Task directions: Reproduce every line of text in the items below as a single numbered list, omitting blank lines and leaving out the pictures.

Dataset records:
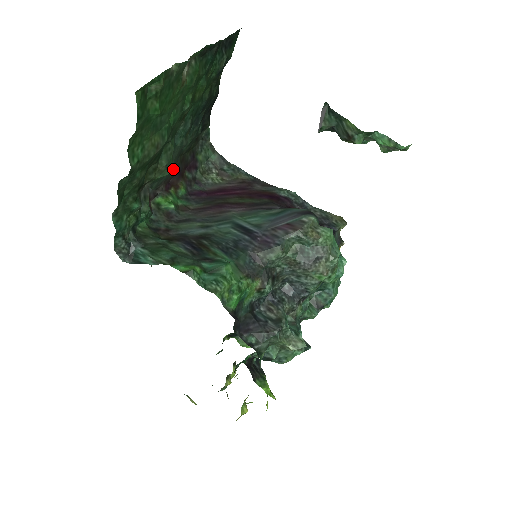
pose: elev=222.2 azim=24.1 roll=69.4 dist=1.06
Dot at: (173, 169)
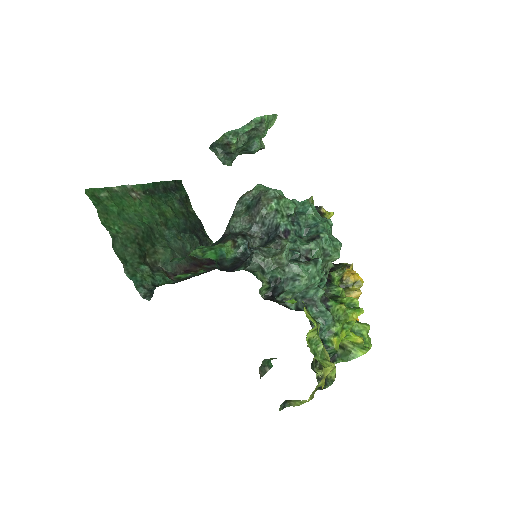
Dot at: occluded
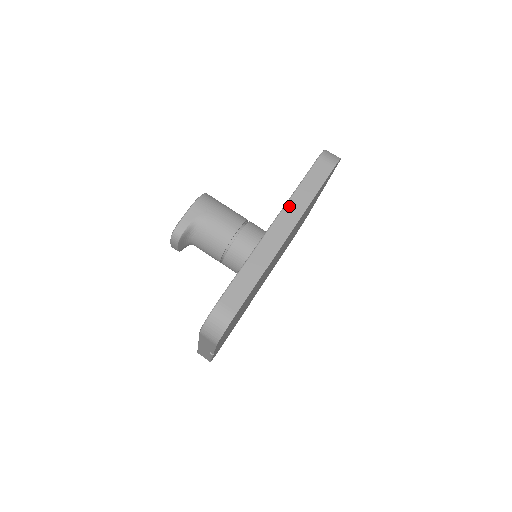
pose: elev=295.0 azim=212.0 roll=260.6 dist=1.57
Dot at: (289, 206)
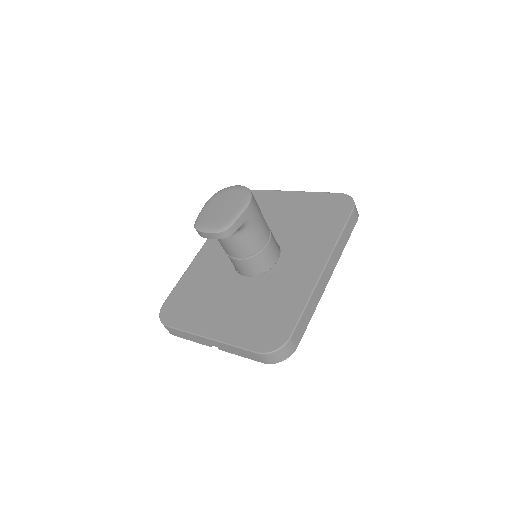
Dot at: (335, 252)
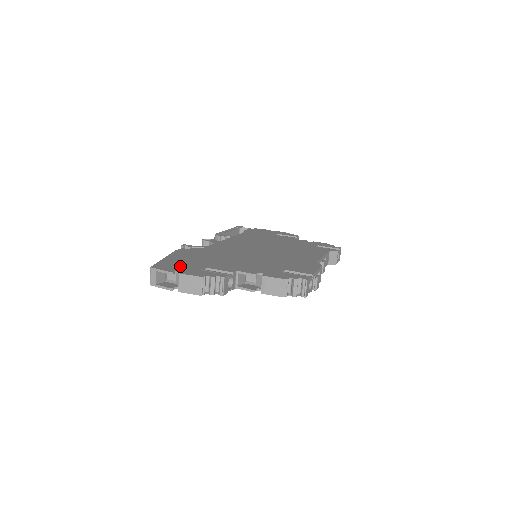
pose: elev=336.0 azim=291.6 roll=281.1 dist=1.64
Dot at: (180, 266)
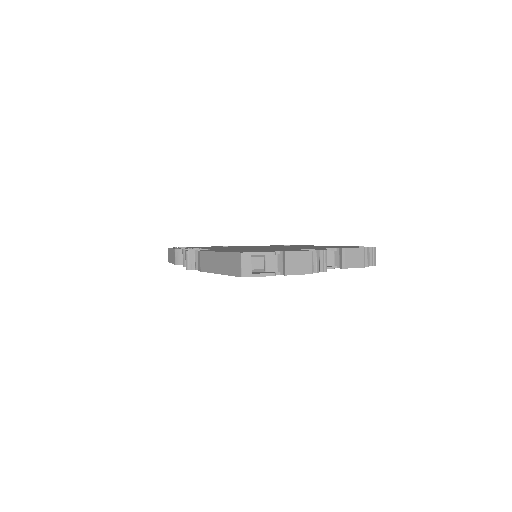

In response:
1. pose: elev=222.2 azim=24.1 roll=69.4 dist=1.06
2. Dot at: (173, 169)
3. Dot at: occluded
4. pose: elev=295.0 azim=212.0 roll=260.6 dist=1.57
5. Dot at: (289, 206)
6. Dot at: (335, 252)
7. pose: elev=336.0 azim=291.6 roll=281.1 dist=1.64
8. Dot at: (180, 266)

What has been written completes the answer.